#### Provided entries ####

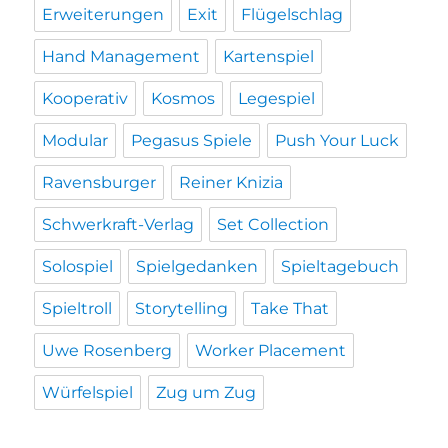
Erweiterungen
Exit
Flügelschlag
Hand Management
Kartenspiel
Kooperativ
Kosmos
Legespiel
Modular
Pegasus Spiele
Push Your Luck
Ravensburger
Reiner Knizia
Schwerkraft-Verlag
Set Collection
Solospiel
Spielgedanken
Spieltagebuch
Spieltroll
Storytelling
Take That
Uwe Rosenberg
Worker Placement
Würfelspiel
Zug um Zug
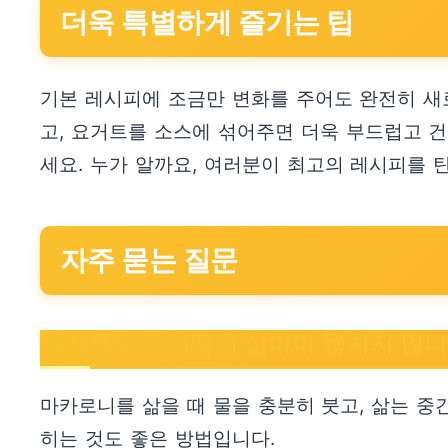
더욱 특별하게 즐기는 팁
기본 레시피에 조금만 변화를 주어도 완전히 새로
고, 요거트를 소스에 섞어주면 더욱 부드럽고 
세요. 누가 알까요, 여러분이 최고의 레시피를 
자주 묻는 질문
마카로니는 어떻게 삶아야 뭉치지 않나
마카로니를 삶을 때 물을 충분히 붓고, 삶는 중
히는 것도 좋은 방법입니다.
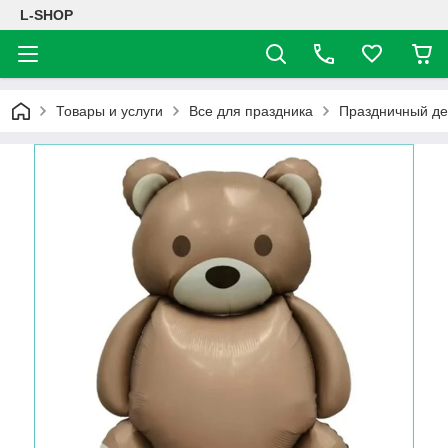
L-SHOP
Товары и услуги
Все для праздника
Праздничный де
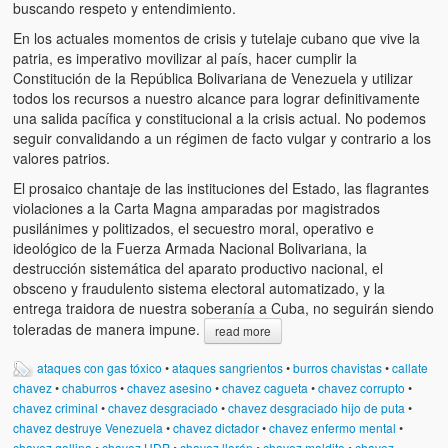
buscando respeto y entendimiento.
En los actuales momentos de crisis y tutelaje cubano que vive la
patria, es imperativo movilizar al país, hacer cumplir la
Constitución de la República Bolivariana de Venezuela y utilizar
todos los recursos a nuestro alcance para lograr definitivamente
una salida pacífica y constitucional a la crisis actual. No podemos
seguir convalidando a un régimen de facto vulgar y contrario a los
valores patrios.
El prosaico chantaje de las instituciones del Estado, las flagrantes
violaciones a la Carta Magna amparadas por magistrados
pusilánimes y politizados, el secuestro moral, operativo e
ideológico de la Fuerza Armada Nacional Bolivariana, la
destrucción sistemática del aparato productivo nacional, el
obsceno y fraudulento sistema electoral automatizado, y la
entrega traidora de nuestra soberanía a Cuba, no seguirán siendo
toleradas de manera impune.
read more
ataques con gas tóxico
•
ataques sangrientos
•
burros chavistas
•
callate
chavez
•
chaburros
•
chavez asesino
•
chavez cagueta
•
chavez corrupto
•
chavez criminal
•
chavez desgraciado
•
chavez desgraciado hijo de puta
•
chavez destruye Venezuela
•
chavez dictador
•
chavez enfermo mental
•
chavez gallina
•
chavez HDP
•
chavez llorón
•
chavez maldito
•
chavez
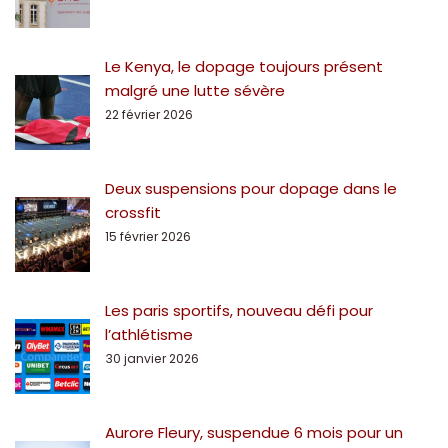
Le Kenya, le dopage toujours présent
malgré une lutte sévère
22 février 2026
Deux suspensions pour dopage dans le
crossfit
15 février 2026
Les paris sportifs, nouveau défi pour
l’athlétisme
30 janvier 2026
Aurore Fleury, suspendue 6 mois pour un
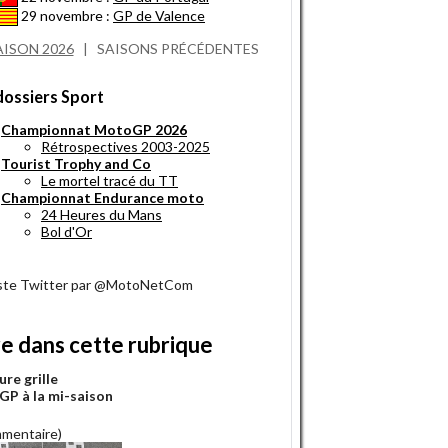
29 novembre :
GP de Valence
AISON 2026
|
SAISONS PRÉCÉDENTES
dossiers Sport
Championnat MotoGP 2026
Rétrospectives 2003-2025
Tourist Trophy and Co
Le mortel tracé du TT
Championnat Endurance moto
24 Heures du Mans
Bol d'Or
iste Twitter par @MotoNetCom
re dans cette rubrique
ure grille
P à la mi-saison
mmentaire)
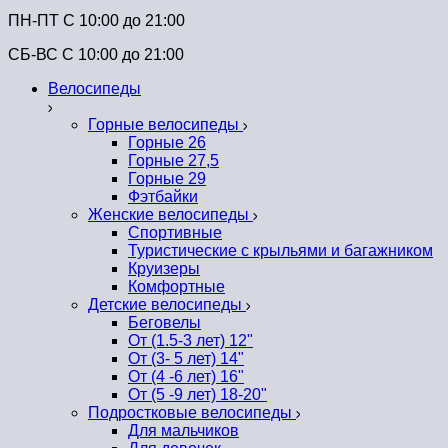
ПН-ПТ C 10:00 до 21:00
СБ-ВС С 10:00 до 21:00
Велосипеды
Горные велосипеды
Горные 26
Горные 27,5
Горные 29
Фэтбайки
Женские велосипеды
Спортивные
Туристические с крыльями и багажником
Круизеры
Комфортные
Детские велосипеды
Беговелы
От (1.5-3 лет) 12"
От (3- 5 лет) 14"
От (4 -6 лет) 16"
От (5 -9 лет) 18-20"
Подростковые велосипеды
Для мальчиков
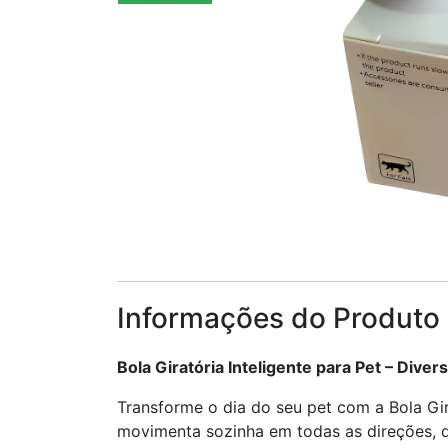
Informações do Produto
Bola Giratória Inteligente para Pet – Diver
Transforme o dia do seu pet com a Bola Gira
movimenta sozinha em todas as direções, d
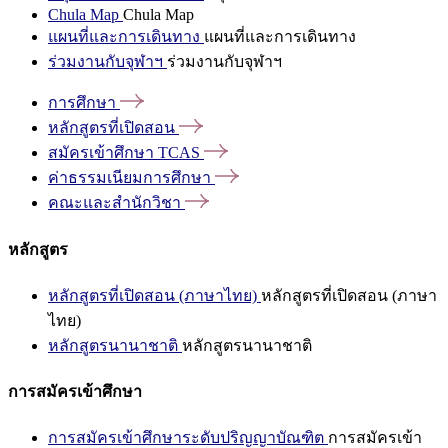
Chula Map
Chula Map
แผนที่และการเดินทาง
แผนที่และการเดินทาง
ร่วมงานกับจุฬาฯ
ร่วมงานกับจุฬาฯ
การศึกษา
หลักสูตรที่เปิดสอน
สมัครเข้าศึกษา
TCAS
ค่าธรรมเนียมการศึกษา
คณะและสำนักวิชา
หลักสูตร
หลักสูตรที่เปิดสอน (ภาษาไทย)
หลักสูตรที่เปิดสอน (ภาษา
ไทย)
หลักสูตรนานาชาติ
หลักสูตรนานาชาติ
การสมัครเข้าศึกษา
การสมัครเข้าศึกษาระดับปริญญาบัณฑิต
การสมัครเข้า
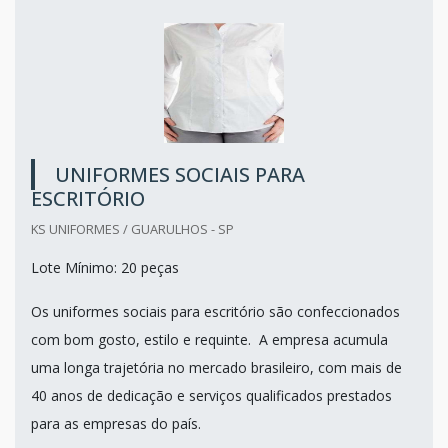
UNIFORMES SOCIAIS PARA
ESCRITÓRIO
KS UNIFORMES / GUARULHOS - SP
Lote Mínimo: 20 peças
Os uniformes sociais para escritório são confeccionados
com bom gosto, estilo e requinte. A empresa acumula
uma longa trajetória no mercado brasileiro, com mais de
40 anos de dedicação e serviços qualificados prestados
para as empresas do país.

####

■ **Problem details**
Set down every entry above exactly as written, but skip the pictures.

■ **Output**
Erweiterungen
Exit
Flügelschlag
Hand Management
Kartenspiel
Kooperativ
Kosmos
Legespiel
Modular
Pegasus Spiele
Push Your Luck
Ravensburger
Reiner Knizia
Schwerkraft-Verlag
Set Collection
Solospiel
Spielgedanken
Spieltagebuch
Spieltroll
Storytelling
Take That
Uwe Rosenberg
Worker Placement
Würfelspiel
Zug um Zug
더욱 특별하게 즐기는 팁
기본 레시피에 조금만 변화를 주어도 완전히 새로
고, 요거트를 소스에 섞어주면 더욱 부드럽고 
세요. 누가 알까요, 여러분이 최고의 레시피를 
자주 묻는 질문
마카로니는 어떻게 삶아야 뭉치지 않나
마카로니를 삶을 때 물을 충분히 붓고, 삶는 중
히는 것도 좋은 방법입니다.
L-SHOP
Товары и услуги
Все для праздника
Праздничный де
buscando respeto y entendimiento.
En los actuales momentos de crisis y tutelaje cubano que vive la
patria, es imperativo movilizar al país, hacer cumplir la
Constitución de la República Bolivariana de Venezuela y utilizar
todos los recursos a nuestro alcance para lograr definitivamente
una salida pacífica y constitucional a la crisis actual. No podemos
seguir convalidando a un régimen de facto vulgar y contrario a los
valores patrios.
El prosaico chantaje de las instituciones del Estado, las flagrantes
violaciones a la Carta Magna amparadas por magistrados
pusilánimes y politizados, el secuestro moral, operativo e
ideológico de la Fuerza Armada Nacional Bolivariana, la
destrucción sistemática del aparato productivo nacional, el
obsceno y fraudulento sistema electoral automatizado, y la
entrega traidora de nuestra soberanía a Cuba, no seguirán siendo
toleradas de manera impune.
read more
ataques con gas tóxico
•
ataques sangrientos
•
burros chavistas
•
callate
chavez
•
chaburros
•
chavez asesino
•
chavez cagueta
•
chavez corrupto
•
chavez criminal
•
chavez desgraciado
•
chavez desgraciado hijo de puta
•
chavez destruye Venezuela
•
chavez dictador
•
chavez enfermo mental
•
chavez gallina
•
chavez HDP
•
chavez llorón
•
chavez maldito
•
chavez
Le Kenya, le dopage toujours présent
malgré une lutte sévère
22 février 2026
Deux suspensions pour dopage dans le
crossfit
15 février 2026
Les paris sportifs, nouveau défi pour
l’athlétisme
30 janvier 2026
Aurore Fleury, suspendue 6 mois pour un
29 novembre :
GP de Valence
AISON 2026
|
SAISONS PRÉCÉDENTES
dossiers Sport
Championnat MotoGP 2026
Rétrospectives 2003-2025
Tourist Trophy and Co
Le mortel tracé du TT
Championnat Endurance moto
24 Heures du Mans
Bol d'Or
iste Twitter par @MotoNetCom
re dans cette rubrique
ure grille
P à la mi-saison
mmentaire)
ПН-ПТ C 10:00 до 21:00
СБ-ВС С 10:00 до 21:00
Велосипеды
Горные велосипеды
Горные 26
Горные 27,5
Горные 29
Фэтбайки
Женские велосипеды
Спортивные
Туристические с крыльями и багажником
Круизеры
Комфортные
Детские велосипеды
Беговелы
От (1.5-3 лет) 12"
От (3- 5 лет) 14"
От (4 -6 лет) 16"
От (5 -9 лет) 18-20"
Подростковые велосипеды
Для мальчиков
Informações do Produto
Bola Giratória Inteligente para Pet – Diver
Transforme o dia do seu pet com a Bola Gira
movimenta sozinha em todas as direções, d
Chula Map
Chula Map
แผนที่และการเดินทาง
แผนที่และการเดินทาง
ร่วมงานกับจุฬาฯ
ร่วมงานกับจุฬาฯ
การศึกษา
หลักสูตรที่เปิดสอน
สมัครเข้าศึกษา
TCAS
ค่าธรรมเนียมการศึกษา
คณะและสำนักวิชา
หลักสูตร
หลักสูตรที่เปิดสอน (ภาษาไทย)
หลักสูตรที่เปิดสอน (ภาษา
ไทย)
หลักสูตรนานาชาติ
หลักสูตรนานาชาติ
การสมัครเข้าศึกษา
การสมัครเข้าศึกษาระดับปริญญาบัณฑิต
การสมัครเข้า
UNIFORMES SOCIAIS PARA
ESCRITÓRIO
KS UNIFORMES / GUARULHOS - SP
Lote Mínimo: 20 peças
Os uniformes sociais para escritório são confeccionados
com bom gosto, estilo e requinte. A empresa acumula
uma longa trajetória no mercado brasileiro, com mais de
40 anos de dedicação e serviços qualificados prestados
para as empresas do país.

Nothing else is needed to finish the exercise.